## EXERCISE OBJECTIVE
Could you repeat every record below exactly as written?

## THE DATA

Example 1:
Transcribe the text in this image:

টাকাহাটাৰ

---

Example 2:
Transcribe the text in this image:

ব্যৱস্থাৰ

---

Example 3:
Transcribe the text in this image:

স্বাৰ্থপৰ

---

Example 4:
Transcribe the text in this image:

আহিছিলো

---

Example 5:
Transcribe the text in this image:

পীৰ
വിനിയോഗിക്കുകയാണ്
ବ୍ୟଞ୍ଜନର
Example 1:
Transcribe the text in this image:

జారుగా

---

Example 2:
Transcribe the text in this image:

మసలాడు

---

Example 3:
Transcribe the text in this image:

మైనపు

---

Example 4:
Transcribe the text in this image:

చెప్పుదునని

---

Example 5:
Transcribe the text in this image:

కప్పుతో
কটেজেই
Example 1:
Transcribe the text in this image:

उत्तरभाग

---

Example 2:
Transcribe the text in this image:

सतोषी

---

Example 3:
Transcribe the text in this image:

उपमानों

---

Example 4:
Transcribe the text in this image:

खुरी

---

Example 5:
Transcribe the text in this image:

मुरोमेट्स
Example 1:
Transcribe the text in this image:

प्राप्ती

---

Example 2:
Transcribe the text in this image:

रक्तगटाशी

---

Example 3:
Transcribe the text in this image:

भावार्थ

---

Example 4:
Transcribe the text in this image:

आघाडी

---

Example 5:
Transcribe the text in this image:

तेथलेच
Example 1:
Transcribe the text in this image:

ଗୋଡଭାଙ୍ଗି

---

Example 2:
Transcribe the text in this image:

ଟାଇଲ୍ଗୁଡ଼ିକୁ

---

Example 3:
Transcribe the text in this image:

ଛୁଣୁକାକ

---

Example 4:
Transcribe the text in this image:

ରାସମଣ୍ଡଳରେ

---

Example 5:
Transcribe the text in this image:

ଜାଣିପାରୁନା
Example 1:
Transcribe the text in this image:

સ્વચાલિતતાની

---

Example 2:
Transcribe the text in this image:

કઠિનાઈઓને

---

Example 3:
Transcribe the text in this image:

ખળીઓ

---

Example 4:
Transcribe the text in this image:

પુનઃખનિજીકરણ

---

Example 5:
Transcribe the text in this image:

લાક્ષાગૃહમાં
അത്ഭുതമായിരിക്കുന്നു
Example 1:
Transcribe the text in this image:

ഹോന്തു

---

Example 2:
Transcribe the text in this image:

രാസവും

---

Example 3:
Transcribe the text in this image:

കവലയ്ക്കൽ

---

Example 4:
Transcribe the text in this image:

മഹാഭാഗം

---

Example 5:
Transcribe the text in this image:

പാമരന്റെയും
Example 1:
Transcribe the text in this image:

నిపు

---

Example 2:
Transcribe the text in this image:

## OUTPUT FOR THIS EXERCISE
Example 1:
Transcribe the text in this image:

টাকাহাটাৰ

---

Example 2:
Transcribe the text in this image:

ব্যৱস্থাৰ

---

Example 3:
Transcribe the text in this image:

স্বাৰ্থপৰ

---

Example 4:
Transcribe the text in this image:

আহিছিলো

---

Example 5:
Transcribe the text in this image:

পীৰ
വിനിയോഗിക്കുകയാണ്
ବ୍ୟଞ୍ଜନର
Example 1:
Transcribe the text in this image:

జారుగా

---

Example 2:
Transcribe the text in this image:

మసలాడు

---

Example 3:
Transcribe the text in this image:

మైనపు

---

Example 4:
Transcribe the text in this image:

చెప్పుదునని

---

Example 5:
Transcribe the text in this image:

కప్పుతో
কটেজেই
Example 1:
Transcribe the text in this image:

उत्तरभाग

---

Example 2:
Transcribe the text in this image:

सतोषी

---

Example 3:
Transcribe the text in this image:

उपमानों

---

Example 4:
Transcribe the text in this image:

खुरी

---

Example 5:
Transcribe the text in this image:

मुरोमेट्स
Example 1:
Transcribe the text in this image:

प्राप्ती

---

Example 2:
Transcribe the text in this image:

रक्तगटाशी

---

Example 3:
Transcribe the text in this image:

भावार्थ

---

Example 4:
Transcribe the text in this image:

आघाडी

---

Example 5:
Transcribe the text in this image:

तेथलेच
Example 1:
Transcribe the text in this image:

ଗୋଡଭାଙ୍ଗି

---

Example 2:
Transcribe the text in this image:

ଟାଇଲ୍ଗୁଡ଼ିକୁ

---

Example 3:
Transcribe the text in this image:

ଛୁଣୁକାକ

---

Example 4:
Transcribe the text in this image:

ରାସମଣ୍ଡଳରେ

---

Example 5:
Transcribe the text in this image:

ଜାଣିପାରୁନା
Example 1:
Transcribe the text in this image:

સ્વચાલિતતાની

---

Example 2:
Transcribe the text in this image:

કઠિનાઈઓને

---

Example 3:
Transcribe the text in this image:

ખળીઓ

---

Example 4:
Transcribe the text in this image:

પુનઃખનિજીકરણ

---

Example 5:
Transcribe the text in this image:

લાક્ષાગૃહમાં
അത്ഭുതമായിരിക്കുന്നു
Example 1:
Transcribe the text in this image:

ഹോന്തു

---

Example 2:
Transcribe the text in this image:

രാസവും

---

Example 3:
Transcribe the text in this image:

കവലയ്ക്കൽ

---

Example 4:
Transcribe the text in this image:

മഹാഭാഗം

---

Example 5:
Transcribe the text in this image:

പാമരന്റെയും
Example 1:
Transcribe the text in this image:

నిపు

---

Example 2:
Transcribe the text in this image:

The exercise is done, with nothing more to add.